Tu écris en réaction sur des trucs à vif. Donc, effectivement, quand tu écris avec le pied sur la gueule, tu te dis : « Ben, quand même, il y a quelqu’un qui appuie sur ma tête.  » Tu vois, ça n’a rien de politique, c’est un réflexe. J’ai l’impression qu’il y a un pied sur ma figure : pourquoi ?
Mais la personne qui te met le pied sur la gueule, ou le système, la façon dont t’es constitué, la vision de l’immigré, font que [se défendre] est tout de suite perçu comme une forme d’agression. Même quand t’as le pied sur la gueule, il faut le prendre gentiment, il faut comprendre les raisons.

On a parfois l’impression que c’est à un doigt de péter...

Bien sûr. C’est tout le temps à un doigt d’éclater. Tu ne peux pas, à répétition, mettre le pied sur la gueule des gens. Après, c’est dispersé, on ne sait pas à quel moment ça arrive, à quel moment va tomber la goutte d’eau. Des micro-émeutes, des mini-révoltes. Ça me paraît à peu près normal. C’est une réaction à peu près saine, pas légitime mais saine. Personne n’est une victime expiatoire dans la vie, à part entrer dans les ordres, ou des trucs comme ça, mystiques, où tu expies par la douleur. D’être victime, ce n’est pas un choix.

C’est qui, pour les nommer, les « adversaires » ?

C’est là que c’est compliqué. La société, on en fait nous aussi partie. L’adversaire, ce n’est pas aussi ciblé que le policier, l’huissier... – t’as ça aussi, parce que ça ce sont des formes politisées, des gens qui ont des ordres.
Mais au-delà d’eux, celui qui est, pour moi, l’adversaire, c’est celui qui reconnaît le système tel qu’il est. Et t’en as plein, même en quartier, qui reconnaissent le système tel qu’il est fabriqué. C’est juste qu’ils n’en font pas partie : demain, quand ils en feront partie, ce seront exactement les mêmes enculés.

Et le vote ? « Croire au pouvoir qu’incarnent les urnes, dis-moi en quoi ça me concerne », chantes-tu...

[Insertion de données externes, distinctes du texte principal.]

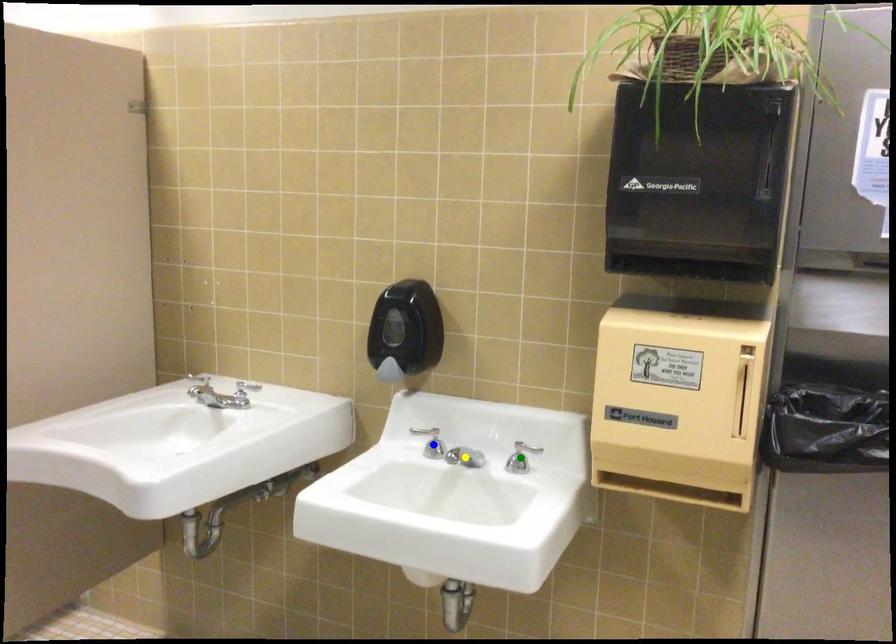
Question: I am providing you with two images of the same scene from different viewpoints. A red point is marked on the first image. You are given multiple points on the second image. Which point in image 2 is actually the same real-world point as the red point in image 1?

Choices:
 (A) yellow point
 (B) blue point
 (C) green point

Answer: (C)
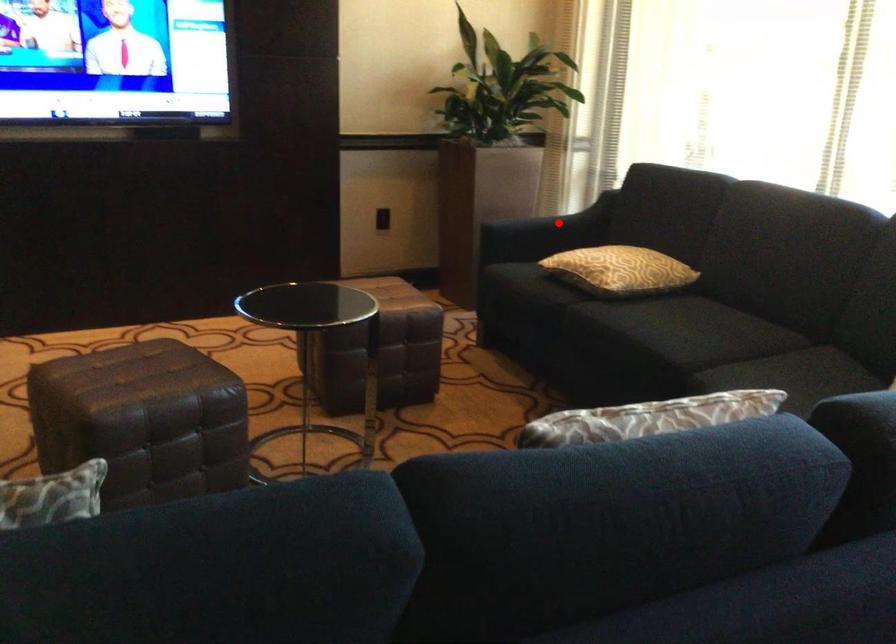
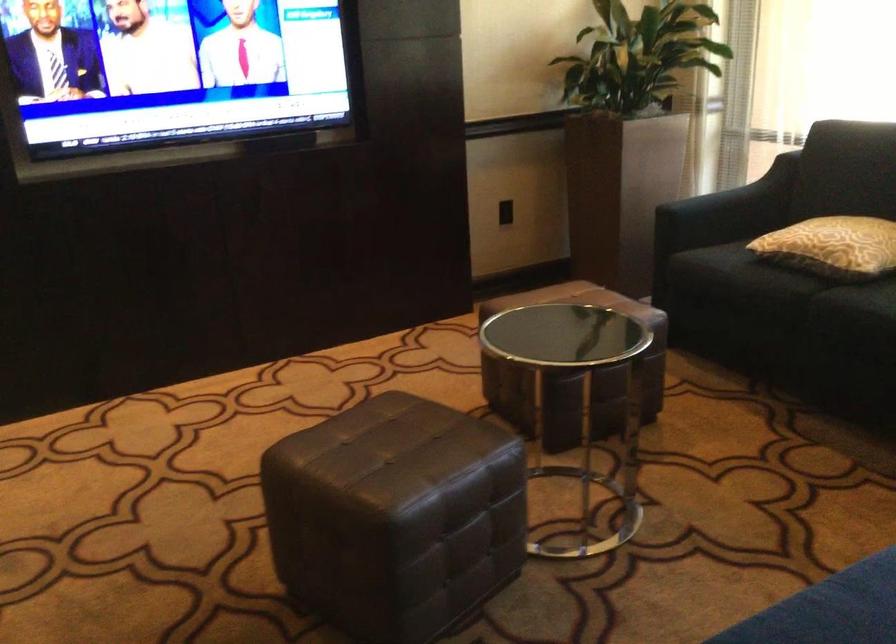
Question: I am providing you with two images of the same scene from different viewpoints. A red point is shown in image1. For the corresponding object point in image2, is it positioned nearer or farther from the camera?

Choices:
 (A) Nearer
 (B) Farther

Answer: (A)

Qu’on puisse voter, ce n’est pas la pire des choses. Après, il faut trouver son représentant. On te demande d’accomplir un acte civique sans sens, juste pour la mise en scène de l’accomplissement. C’est-à-dire : « Vote, t’es quelqu’un de bien. » Mais vote pour qui ? Le vote a un sens quand c’est un vote de conviction, pas un vote de dépit ni d’obligation.
Cette espèce de culpabilisation des abstentionnistes, c’est le truc le plus dégueulasse qui existe. Parce que c’est vraiment prendre les gens qui ne votent pas pour des décérébrés ou des blasés. En tout cas, pas des voix à écouter ni à respecter. C’est du mépris au paroxysme. Politiquement, ils n’ont pas de poids, donc on peut leur pisser à la raie, pas de souci.

Et les médias en rajoutent une couche...

Les médias, c’est un serpent qui se bouffe la queue. Les médias, c’est tout le monde aussi. Il n’y a pas un monde qui existe, comme ça, un peu à part, et qui s’appelle « médias », avec des gens d’une corporation, d’une race différente.
Les médias, c’est tout le monde, c’est ce qu’on a envie de voir. C’est ce qui nous accroche, ce qui nous plaît, ce qui nous parle... Les médias flattent simplement les plus bas instincts parce qu’il y a de bas instincts à flatter.

Mais on voit bien, aussi, leur façon de représenter les quartiers populaires...

C’est là qu’intervient le paramètre politique. À quel moment les médias arrivent à assumer une forme d’indépendance, et jusqu’où, sur cette question des quartiers et sur plein d’autres ? Dans la mesure où, comme je te disais, les quartiers ne sont pas des votants, on peut y aller. On peut envoyer des coups de tatanes, ce n’est vraiment pas un souci. Parce qu’il n’y aura, a priori, pas de réponse. On ne tape que sur le plus faible, c’est bien connu... quand on a du courage.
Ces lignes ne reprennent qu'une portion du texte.